>>

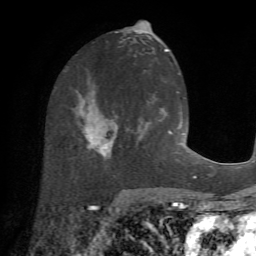
Breast MRI (dynamic contrast-enhanced), one axial slice. Position 32 of 72 along the scan axis. Cropped to one breast. Dynamic contrast-enhanced series, time point 2 of 7 at this slice position (early post-contrast). 1.5 T. TE 4.2 ms, TR 8.7 ms. 256 × 256 image matrix, field of view 180 × 180 mm. Female patient.
Structures marked on this image (semi-automatically segmented with operator editing):
- enhancing-tissue mask used for the functional tumour volume (all voxels passing the contrast-enhancement thresholds inside the analysis volume; usually the tumour): box from (x=77, y=87) to (x=153, y=163) px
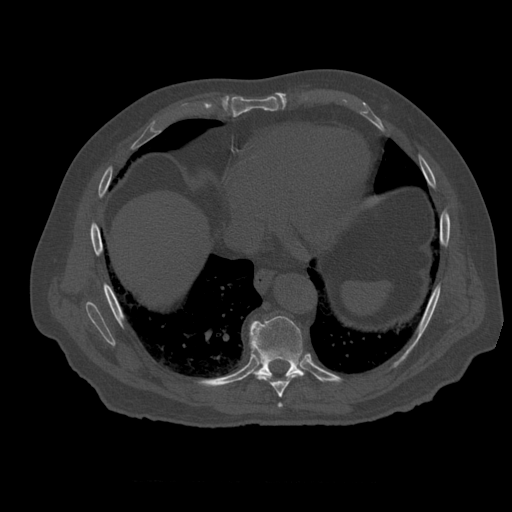
CT including the spine, one axial slice; position 330 of 399 along the scan axis; 120 kVp; bone window (W 1800 / L 400 HU); 1.25 mm slice thickness; 512 × 512 image matrix, field of view 407 × 407 mm. Patient age 73 years. Case-level facts recorded for this patient, not image findings: primary cancer: prostate; vertebrae with lytic lesions (as recorded): L2.
Structures marked on this image (semi-automatically segmented with operator editing):
- T7 vertebra: box from (x=279, y=404) to (x=283, y=407) px
- T8 vertebra: (x=258, y=375)–(x=302, y=398)
- T9 vertebra: (x=250, y=316)–(x=305, y=378)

<<

TASK INSTRUCTIONS: Your response must reproduce the listing above word for word and must contain none of its pictures.

RESULT FOR THIS EXERCISE:
Breast MRI (dynamic contrast-enhanced), one axial slice. Position 32 of 72 along the scan axis. Cropped to one breast. Dynamic contrast-enhanced series, time point 2 of 7 at this slice position (early post-contrast). 1.5 T. TE 4.2 ms, TR 8.7 ms. 256 × 256 image matrix, field of view 180 × 180 mm. Female patient.
Structures marked on this image (semi-automatically segmented with operator editing):
- enhancing-tissue mask used for the functional tumour volume (all voxels passing the contrast-enhancement thresholds inside the analysis volume; usually the tumour): box from (x=77, y=87) to (x=153, y=163) px
CT including the spine, one axial slice; position 330 of 399 along the scan axis; 120 kVp; bone window (W 1800 / L 400 HU); 1.25 mm slice thickness; 512 × 512 image matrix, field of view 407 × 407 mm. Patient age 73 years. Case-level facts recorded for this patient, not image findings: primary cancer: prostate; vertebrae with lytic lesions (as recorded): L2.
Structures marked on this image (semi-automatically segmented with operator editing):
- T7 vertebra: box from (x=279, y=404) to (x=283, y=407) px
- T8 vertebra: (x=258, y=375)–(x=302, y=398)
- T9 vertebra: (x=250, y=316)–(x=305, y=378)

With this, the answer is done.